How did you first come to work with David Bowie?

It was 1972 and I had traveled to London because I really wanted to photograph T.REX. At that time, I wasn’t even aware David Bowie existed. After finishing the shoot with T.REX, I saw a poster of Bowie in the street and instantly became intrigued. It was black-and-white and showed him performing an impressive high kick (the photo was used on the sleeve of The Man Who Sold the World). I didn’t realize it was a poster of a rock star. I just remember thinking “What is this?” Later I did some research and discovered it was promoting a concert for Bowie and Lou Reed. Having been inspired by this poster, I decided that I really wanted to photograph Bowie and raced to the Royal Albert Hall. Clutching my portfolio, I was just about to ask if I could work with him when he noticed my photos and thankfully agreed to do a photo session with me. That was my first achievement in London.

You photographed Bowie for his iconic Heroes LP cover. Where did you get the idea for this concept?

Actually, we never intended for the photo on the cover of Heroes to be used on the front of the album. In 1977, David came to Japan to promote Iggy Pop’s new album that he had produced. He didn’t come to Japan to tour, so he actually had some free time. I asked if he would mind doing a session with me, and he agreed to come to my Tokyo studio. I photographed Bowie for one hour and Iggy for one more. I chose 10-20 photos that I liked from that day and sent them to Berlin, where Bowie was living at the time. It was several months later when I got the call to ask for permission to use the photo on the cover for Heroes. He had chosen my favorite photograph from that day, so of course I agreed immediately.
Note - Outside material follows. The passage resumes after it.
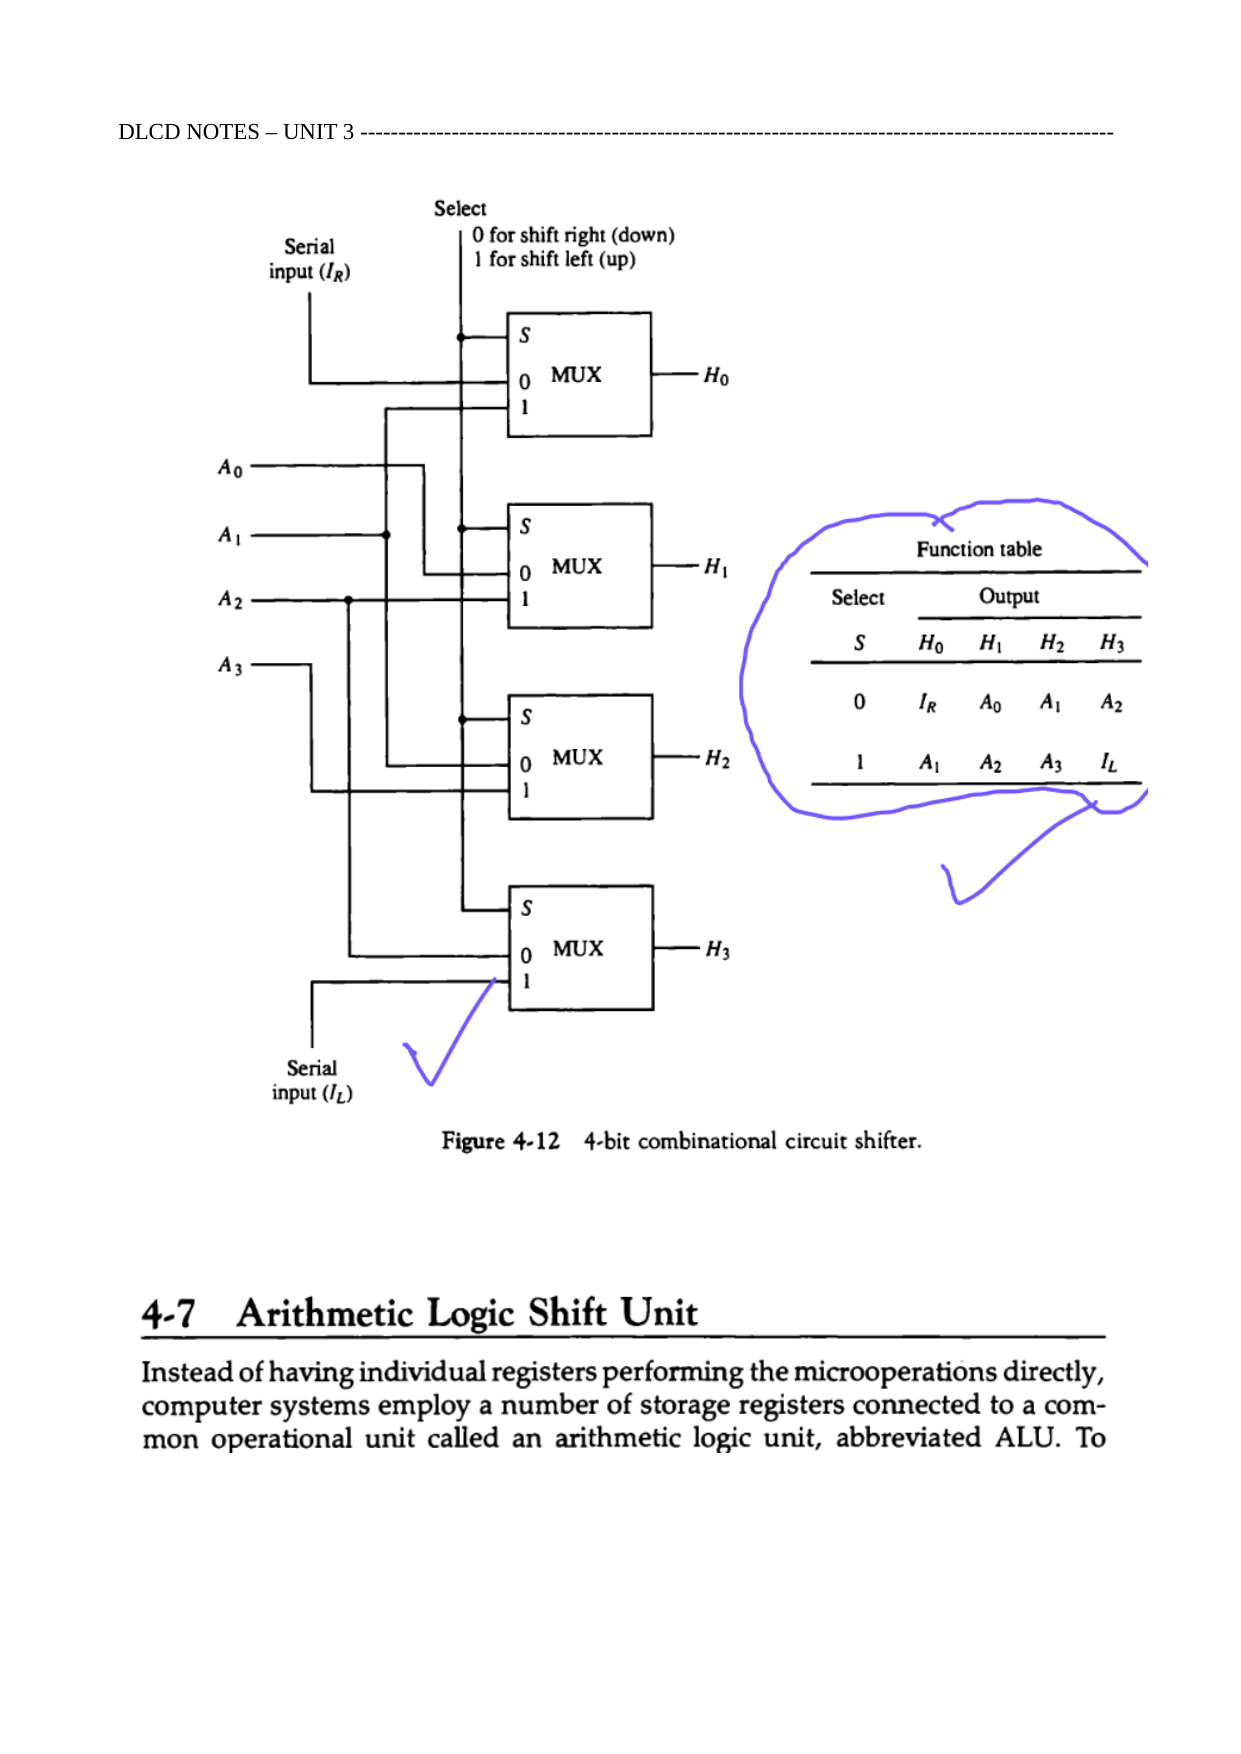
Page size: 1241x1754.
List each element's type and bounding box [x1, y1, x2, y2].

picture [126, 1287, 1114, 1453]
picture [144, 190, 1149, 1159]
Bowie made many changes over the years as an artist, both musically and visually. How did your art change with him?

I think he definitely influenced my portrait work. In the ’60s, before I photographed Bowie, I worked as a photographer for men’s fashion. After taking Bowie’s picture in ’72, I had many opportunities to photograph him; but his performances, his fashion … David Bowie had an amazing aura in front of the camera. Since that first session in ’72, I continued to capture him on several other occasions. But to be honest, I don’t think I really understood Bowie that first time. In ’77, when I shot the photo for Heroes, I was desperate to capture his unique aura and his quick movements. My real memory of that day is watching him change his pose continuously and feeling like I had to keep taking as many photos as I could so as not to lose the moment. After that day, I took a lot of other people’s portraits; but I never asked them to do this pose or that pose. I always try to capture the artist’s own movements and gestures by keenly observing their worldview. So I believe he changed the way I take photos of people.
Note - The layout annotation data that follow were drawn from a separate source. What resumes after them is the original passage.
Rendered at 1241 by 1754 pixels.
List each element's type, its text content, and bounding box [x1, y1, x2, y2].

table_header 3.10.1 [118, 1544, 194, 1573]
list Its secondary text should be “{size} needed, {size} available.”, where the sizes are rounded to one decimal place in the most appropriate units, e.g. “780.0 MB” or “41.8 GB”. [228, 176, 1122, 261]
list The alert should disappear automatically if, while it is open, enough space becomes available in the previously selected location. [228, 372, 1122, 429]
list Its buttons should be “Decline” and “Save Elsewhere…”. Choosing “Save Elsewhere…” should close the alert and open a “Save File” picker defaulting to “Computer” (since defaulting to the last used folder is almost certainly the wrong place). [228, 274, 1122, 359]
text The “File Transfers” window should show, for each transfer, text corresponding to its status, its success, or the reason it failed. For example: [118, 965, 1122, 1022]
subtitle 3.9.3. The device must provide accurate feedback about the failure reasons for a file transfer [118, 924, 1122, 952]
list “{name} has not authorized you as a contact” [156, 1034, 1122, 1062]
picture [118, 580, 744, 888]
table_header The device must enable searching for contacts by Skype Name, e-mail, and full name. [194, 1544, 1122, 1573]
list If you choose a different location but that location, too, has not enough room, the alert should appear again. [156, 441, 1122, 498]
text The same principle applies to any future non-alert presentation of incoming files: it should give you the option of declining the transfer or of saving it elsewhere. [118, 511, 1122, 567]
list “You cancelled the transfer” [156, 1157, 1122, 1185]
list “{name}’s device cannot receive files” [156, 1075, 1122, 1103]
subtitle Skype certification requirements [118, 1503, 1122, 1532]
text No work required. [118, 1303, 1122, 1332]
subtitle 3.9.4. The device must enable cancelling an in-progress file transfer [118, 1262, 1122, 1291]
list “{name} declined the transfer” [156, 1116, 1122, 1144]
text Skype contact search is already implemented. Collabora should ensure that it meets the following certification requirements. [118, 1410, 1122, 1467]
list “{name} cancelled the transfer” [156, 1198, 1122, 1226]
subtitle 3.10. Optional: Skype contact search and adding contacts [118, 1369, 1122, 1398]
Is there anything uniquely Japanese in your work with Bowie?

There is an instrumental piece called “Moss Garden” on the Heroes LP, and it is said that the song is about Saihō-ji temple in Kyoto. David loved Kyoto and had visited there many times, so I think he was inspired by his trips when he was writing that song. Saihō (‘moss’), just like grass, takes a very long time to grow. When you go to London, you see beautiful lawns; and just like the saihō in Kyoto, you feel this “passing of a long time.” I think David wanted to express, in his own way, the “passing of a long time’’ that he had felt from Saihō-ji, Kyoto, and from Eastern culture in general. The song ends with the distant sound of a jet. And when I hear that, I get this feeling that he wanted to convey his journey back to the present, after a long journey back from time itself.

What do you think is Bowie’s greatest legacy in Japan?

Since David passed away, people have truly realized his greatness. But I don’t think that it is just in Japan that people felt like this. I believe that the whole world will be influenced by the legacy Bowie leaves behind. I think he has influenced me as well, but I’m not sure I can answer how his death will affect me yet. I’m still trying to come to terms with it and find the answer.